On Wed, Mar 23, 2022 at 3:10 AM Roman Gushchin roman.gushchin@linux.dev wrote:
On Wed, Mar 23, 2022 at 12:10:34AM +0800, Yafang Shao wrote:
On Tue, Mar 22, 2022 at 6:52 AM Roman Gushchin roman.gushchin@linux.dev wrote:
Hello, Yafang!
Thank you for continuing working on this!
On Sat, Mar 19, 2022 at 05:30:22PM +0000, Yafang Shao wrote:
After switching to memcg-based bpf memory accounting, the bpf memory is charged to the loader's memcg by defaut, that causes unexpected issues for us. For instance, the container of the loader-which loads the bpf programs and pins them on bpffs-may restart after pinning the progs and maps. After the restart, the pinned progs and maps won't belong to the new container any more, while they actually belong to an offline memcg left by the previous generation. That inconsistent behavior will make trouble for the memory resource management for this container.
I'm looking at this text and increasingly feeling that it's not a bpf-specific problem and it shouldn't be solved as one.
I'm not sure whether it is a common issue or not, but I'm sure bpf has its special attribute that we should handle it specifically. I can show you an example on why bpf is a special one.
The pinned bpf is similar to a kernel module, right? But that issue can't happen in a kernel module, while it can happen in bpf only. The reason is that the kernel module has the choice on whether account the allocated memory or not, e.g. - Account kmalloc(size, GFP_KERNEL | __GFP_ACCOUNT);
- Not Account kmalloc(size, GFP_KERNEL);
While the bpf has no choice because the GFP_KERNEL is a KAPI which is not exposed to the user.
But if your process opens a file, creates a pipe etc there are also kernel allocations happening and the process has no control over whether these allocations are accounted or not. The same applies for the anonymous memory and pagecache as well, so it's not even kmem-specific.
So what is the real problem in practice ? Does anyone complain about it ?
[At least, there's no behavior change in these areas.]
Then the issue is exposed when the memcg-based accounting is forcefully enabled to all bpf programs. That is a behavior change, while unfortunately we don't give the user a chance to keep the old behavior unless they don't use memcg....
But that is not to say the memcg-based accounting is bad, while it is really useful, but it needs to be improved. We can't expose GFP_ACCOUNT to the user, but we can expose a wrapper of GFP_ACCOUNT to the user, that's what this patchset did, like what we always have done in bpf.
Is there any significant reason why the loader can't temporarily enter the root cgroup before creating bpf maps/progs? I know it will require some changes in the userspace code, but so do new bpf flags.
On our k8s environment, the user agents should be deployed in a Daemonset[1]. It will make more trouble to temporarily enter the root group before creating bpf maps/progs, for example we must change the way we used to deploy user agents, that will be a big project.

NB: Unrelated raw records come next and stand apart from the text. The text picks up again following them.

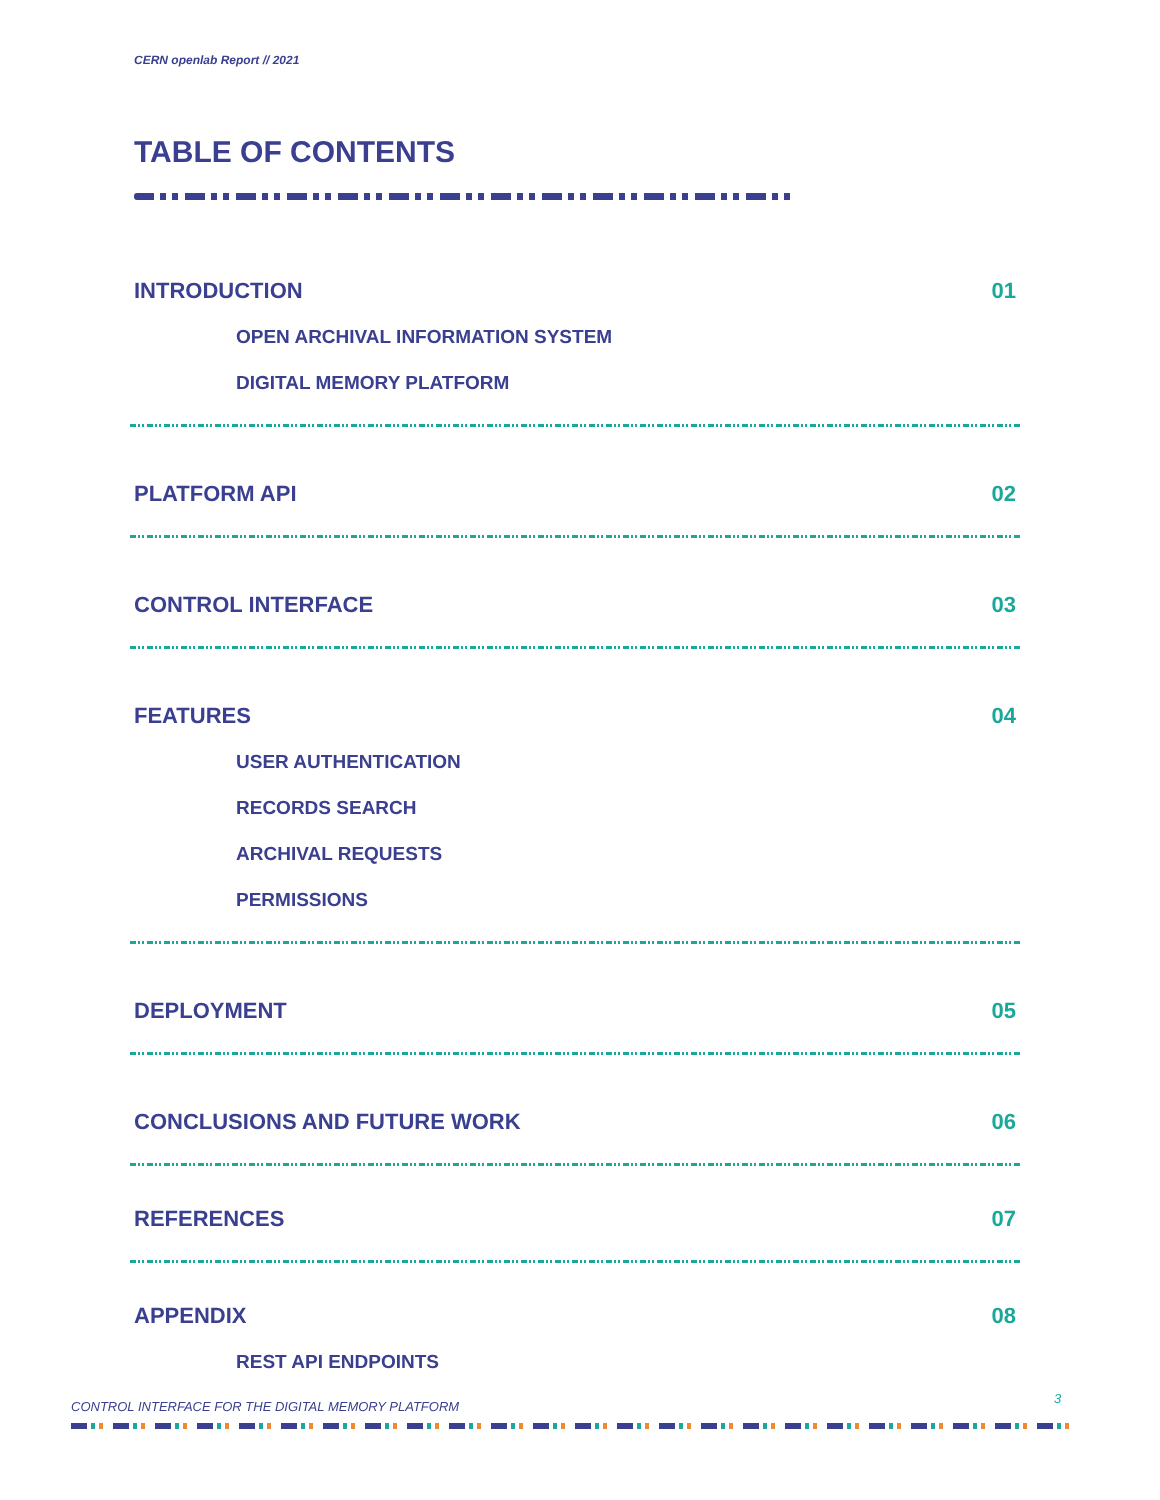CERN openlab Report // 2021
TABLE OF CONTENTS
INTRODUCTION 01
OPEN ARCHIVAL INFORMATION SYSTEM
DIGITAL MEMORY PLATFORM
PLATFORM API 02
CONTROL INTERFACE 03
FEATURES 04
USER AUTHENTICATION
RECORDS SEARCH
ARCHIVAL REQUESTS
PERMISSIONS
DEPLOYMENT 05
CONCLUSIONS AND FUTURE WORK 06
REFERENCES 07
APPENDIX 08
REST API ENDPOINTS
CONTROL INTERFACE FOR THE DIGITAL MEMORY PLATFORM
3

I understand, however introducing new kernel interfaces to overcome such things has its own downside: every introduced interface will stay pretty much forever and we'll _have_ to support it. Kernel interfaces have a very long life cycle, we have to admit it.
The problem you're describing - inconsistencies on accounting of shared regions of memory - is a generic cgroup problem, which has a configuration solution: the resource accounting and control should be performed on a stable level and actual workloads can be (re)started in sub-cgroups with optionally disabled physical controllers. E.g.: / workload2.slice workload1.slice <- accounting should be performed here workload_gen1.scope workload_gen2.scope ...

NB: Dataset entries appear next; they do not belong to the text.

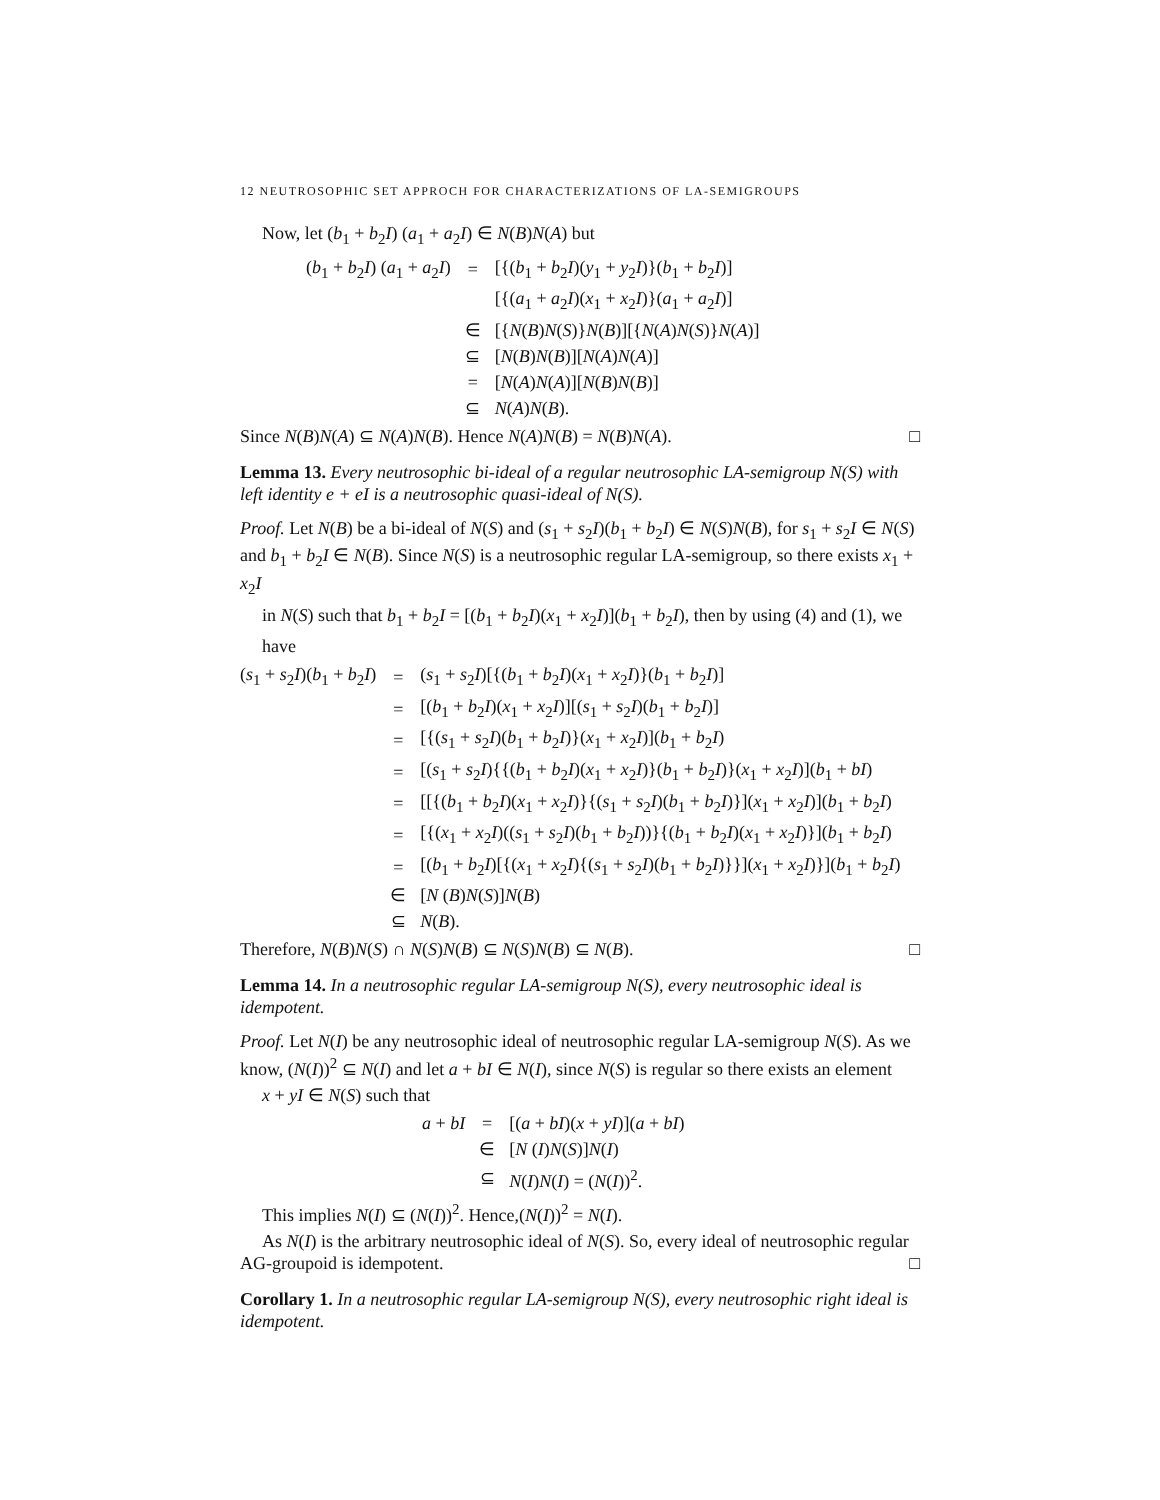12 NEUTROSOPHIC SET APPROCH FOR CHARACTERIZATIONS OF LA-SEMIGROUPS
Now, let (b<sub>1</sub> + b<sub>2</sub>I) (a<sub>1</sub> + a<sub>2</sub>I) ∈ N(B)N(A) but
| ( b<sub>1</sub> + b<sub>2</sub> I ) ( a<sub>1</sub> + a<sub>2</sub> I ) | = | [{( b<sub>1</sub> + b<sub>2</sub> I )( y<sub>1</sub> + y<sub>2</sub> I )}( b<sub>1</sub> + b<sub>2</sub> I )] |
| | | [{( a<sub>1</sub> + a<sub>2</sub> I )( x<sub>1</sub> + x<sub>2</sub> I )}( a<sub>1</sub> + a<sub>2</sub> I )] |
| | ∈ | [{ N ( B ) N ( S )} N ( B )][{ N ( A ) N ( S )} N ( A )] |
| | ⊆ | [ N ( B ) N ( B )][ N ( A ) N ( A )] |
| | = | [ N ( A ) N ( A )][ N ( B ) N ( B )] |
| | ⊆ | N ( A ) N ( B ). |
Since N(B)N(A) ⊆ N(A)N(B). Hence N(A)N(B) = N(B)N(A). □
Lemma 13. Every neutrosophic bi-ideal of a regular neutrosophic LA-semigroup N(S) with left identity e + eI is a neutrosophic quasi-ideal of N(S).
Proof. Let N(B) be a bi-ideal of N(S) and (s<sub>1</sub> + s<sub>2</sub>I)(b<sub>1</sub> + b<sub>2</sub>I) ∈ N(S)N(B), for s<sub>1</sub> + s<sub>2</sub>I ∈ N(S) and b<sub>1</sub> + b<sub>2</sub>I ∈ N(B). Since N(S) is a neutrosophic regular LA-semigroup, so there exists x<sub>1</sub> + x<sub>2</sub>I
in N(S) such that b<sub>1</sub> + b<sub>2</sub>I = [(b<sub>1</sub> + b<sub>2</sub>I)(x<sub>1</sub> + x<sub>2</sub>I)](b<sub>1</sub> + b<sub>2</sub>I), then by using (4) and (1), we
have
| ( s<sub>1</sub> + s<sub>2</sub> I )( b<sub>1</sub> + b<sub>2</sub> I ) | = | ( s<sub>1</sub> + s<sub>2</sub> I )[{( b<sub>1</sub> + b<sub>2</sub> I )( x<sub>1</sub> + x<sub>2</sub> I )}( b<sub>1</sub> + b<sub>2</sub> I )] |
| | = | [( b<sub>1</sub> + b<sub>2</sub> I )( x<sub>1</sub> + x<sub>2</sub> I )][( s<sub>1</sub> + s<sub>2</sub> I )( b<sub>1</sub> + b<sub>2</sub> I )] |
| | = | [{( s<sub>1</sub> + s<sub>2</sub> I )( b<sub>1</sub> + b<sub>2</sub> I )}( x<sub>1</sub> + x<sub>2</sub> I )]( b<sub>1</sub> + b<sub>2</sub> I ) |
| | = | [( s<sub>1</sub> + s<sub>2</sub> I ){{( b<sub>1</sub> + b<sub>2</sub> I )( x<sub>1</sub> + x<sub>2</sub> I )}( b<sub>1</sub> + b<sub>2</sub> I )}( x<sub>1</sub> + x<sub>2</sub> I )]( b<sub>1</sub> + bI ) |
| | = | [[{( b<sub>1</sub> + b<sub>2</sub> I )( x<sub>1</sub> + x<sub>2</sub> I )}{( s<sub>1</sub> + s<sub>2</sub> I )( b<sub>1</sub> + b<sub>2</sub> I )}]( x<sub>1</sub> + x<sub>2</sub> I )]( b<sub>1</sub> + b<sub>2</sub> I ) |
| | = | [{( x<sub>1</sub> + x<sub>2</sub> I )(( s<sub>1</sub> + s<sub>2</sub> I )( b<sub>1</sub> + b<sub>2</sub> I ))}{( b<sub>1</sub> + b<sub>2</sub> I )( x<sub>1</sub> + x<sub>2</sub> I )}]( b<sub>1</sub> + b<sub>2</sub> I ) |
| | = | [( b<sub>1</sub> + b<sub>2</sub> I )[{( x<sub>1</sub> + x<sub>2</sub> I ){( s<sub>1</sub> + s<sub>2</sub> I )( b<sub>1</sub> + b<sub>2</sub> I )}}]( x<sub>1</sub> + x<sub>2</sub> I )}]( b<sub>1</sub> + b<sub>2</sub> I ) |
| | ∈ | [ N ( B ) N ( S )] N ( B ) |
| | ⊆ | N ( B ). |
Therefore, N(B)N(S) ∩ N(S)N(B) ⊆ N(S)N(B) ⊆ N(B). □
Lemma 14. In a neutrosophic regular LA-semigroup N(S), every neutrosophic ideal is idempotent.
Proof. Let N(I) be any neutrosophic ideal of neutrosophic regular LA-semigroup N(S). As we know, (N(I))<sup>2</sup> ⊆ N(I) and let a + bI ∈ N(I), since N(S) is regular so there exists an element
x + yI ∈ N(S) such that
| a + bI | = | [( a + bI )( x + yI )]( a + bI ) |
| | ∈ | [ N ( I ) N ( S )] N ( I ) |
| | ⊆ | N ( I ) N ( I ) = ( N ( I ))<sup>2</sup>. |
This implies N(I) ⊆ (N(I))<sup>2</sup>. Hence,(N(I))<sup>2</sup> = N(I).
As N(I) is the arbitrary neutrosophic ideal of N(S). So, every ideal of neutrosophic regular AG-groupoid is idempotent. □
Corollary 1. In a neutrosophic regular LA-semigroup N(S), every neutrosophic right ideal is idempotent.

I think we talked about it several days earlier.
[1]. https://kubernetes.io/docs/concepts/workloads/controllers/daemonset/
The reason why these progs and maps have to be persistent across multiple generations is that these progs and maps are also used by other processes which are not in this container. IOW, they can't be removed when this container is restarted. Take a specific example, bpf program for clsact qdisc is loaded by a agent running in a container, which not only loads bpf program but also processes the data generated by this program and do some other maintainace things.
In order to keep the charging behavior consistent, we used to consider a way to recharge these pinned maps and progs again after the container is restarted, but after the discussion[1] with Roman, we decided to go another direction that don't charge them to the container in the first place. TL;DR about the mentioned disccussion: recharging is not a generic solution and it may take too much risk.
This patchset is the solution of no charge. Two flags are introduced in union bpf_attr, one for bpf map and another for bpf prog. The user who doesn't want to charge to current memcg can use these two flags. These two flags are only permitted for sys admin as these memory will be accounted to the root memcg only.
If we're going with bpf-specific flags (which I'd prefer not to), let's define them as the way to create system-wide bpf objects which are expected to outlive the original cgroup. With expectations that they will be treated as belonging to the root cgroup by any sort of existing or future resource accounting (e.g. if we'll start accounting CPU used by bpf prgrams).
Now that talking about the cpu resource, I have some more complaints that cpu cgroup does really better than memory cgroup. Below is the detailed information why cpu cgroup does a good job,
- CPU Task Cgroup Code CPU time is accounted to the one who is executeING
this code
- Memory Memory Cgroup Data Memory usage is accounted to the one who
allocatED this data.
Have you found the difference?
Well, RAM is a vastly different thing than CPU :) They have different physical properties and corresponding accounting limitations.
The difference is that, cpu time is accounted to the one who is using it (that is reasonable), while memory usage is accounted to the one who allocated it (that is unreasonable). If we split the Data/Code into private and shared, we can find why it is unreasonable.
Memory Cgroup
Private Data Private and thus accounted to one single memcg, good. Shared Data Shared but accounted to one single memcg, bad.
Task Cgroup
Private Code Private and thus accounted to one single task group, good. Shared Code Shared and thus accounted to all the task groups, good.
The pages are accounted when they are allocated rather than when they are used, that is why so many ridiculous things happen. But we have a common sense that we can’t dynamically charge the page to the process who is accessing it, right? So we have to handle the issues caused by shared pages case by case.
The accounting of shared regions of memory is complex because of two physical limitations:
- Amount of (meta)data which we can be used to track ownership. We expect
the memory overhead be small in comparison to the accounted data. If a page is used by many cgroups, even saving a single pointer to each cgroup can take a lot of space. Even worse for slab objects. At some point it stops making sense: if the accounting takes more memory than the accounted memory, it's better to not account at all.
- CPU overhead: tracking memory usage beyond the initial allocation adds
an overhead to some very hot paths. Imagine two processes mapping the same file, first processes faults in the whole file and the second just uses the pagecache. Currently it's very efficient. Causing the second process to change the ownership information on each minor page fault will lead to a performance regression. Think of libc binary as this file.
That said, I'm not saying it can't be done better that now. But it's a complex problem.
Memcg-based accounting is also complex, but it introduces user visible behavior change now :(